Picture perfect moments part 1 (A reflection of 2013)

This is perhaps one of the most difficult entry to write. To reflect upon the past year, the ups and downs, the mistakes and achievements I have made in 2013. You have this urge to tell them all. Yet, you do not know where to begin. I don’t even know if I should highlight every major moments in my life or just give a brief outline on what has happened so far.

What I do want to write about are picture perfect moments. I realise that these moments can come from anywhere, anytime in your life. Missed it, and it’s gone forever. Sometimes we worry so much in life, that we don’t see the simple moments that are pure and perfect. And because of that, life gets dull, tiresome. I guess, I have come to appreciate that you need to be aware of those moments, and when you actually manage to catch it, you have to reflect upon it. Reflect how it happened, when it happened, why it happened. So that you can better spot it when such joyous and memorable moments come knocking at your door. Whether you have a new job, or you graduate or you hang out with your best friends, these are moments worth celebrating. And these are moments worth remembering.

2013 for me brings about sweeping changes to my life. Looking back, it puzzles me as to why I did not come up with a new year’s resolution. I think one of the main reason was that 2013 was a year a of transition for me. Therefore, it is very difficult to pin down what you want to achieve in life. Life suddenly lays down multiples forks down the road from which you can walk. For one, it is the year where I get to graduate and get a degree after 4 years of studying in NTU. Graduation signals an important milestone. From a life of a student to a life of a working adult. Internships, final year project occupied much of the first half of the year in 2013. All of that culminated to my graduation day.

2013 also marks the end of my NS experience. I finally get to resume and complete my NS after a 4 year break to continue my study. With that done, I can finally say in 2013 that I have finally ORDed. Along the way, I encounter and made lots of new friends and companions. Those moments are fleeting. A small drop in an ocean of time that make up your life. I spent only 6 weeks serving the rest of my NS obligations. But those 6 weeks are some of the most memorable in 2013. Like a torrential downpour full of moments to store in a lake filled with life’s memories.  Sure it was back breaking work, being a section commander to a group of recruits undergoing BTMV. However, there were so many picture perfect moments along the way.
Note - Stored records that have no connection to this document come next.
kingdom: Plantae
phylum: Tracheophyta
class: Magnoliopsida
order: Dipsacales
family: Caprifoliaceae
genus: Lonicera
I guess hard work and true grit really pays off, and it paid off with having to know awesome people, creating awesome memories down the road. Sure it’s a touch and go experience, but it made me happy, that the time spent during those 6 weeks, allowed me to experience picture perfect moments in life.

The transition from a student life to a military life wasn’t easy, but it was damn worth it.

During my time in NS, I tried to apply for a scholarship to further my studies. Suddenly I’m confronted with another potential change in my life. I am now presented in front of me, multiple paths in which to proceed in my life. I never realised beforehand that the choice were laid bare beforehand so suddenly. Should I go back being a student for a little while longer? Or should I plunge head long to the working world?

Alas, my path to being a student was confronted with a roadblock. I did not succeed in securing a scholarship to further my studies overseas, despite the fact that I have a place in the university of my choice. I went back to the drawing board, and decided to get working experience and thus started job hunting.

But before that, I graduated. It was the happiest moment of my life, finally the ordeal of lectures, lessons and exams have now come to a close. But it was also the saddest moments of my life. Friends will surely drift apart. The carefree attitude about life from a student’s perspective is gone. From that point on, I realise the meaning of bittersweet moments. The mixture of good and bad moments. Picture perfect need not be only for the good moments. Life goes on, nothing lasts forever. Another wave of change was upon me once again. How I miss school right now. The full realisation of that statement heard countless times by your parents, siblings, and friends who graduated before you did.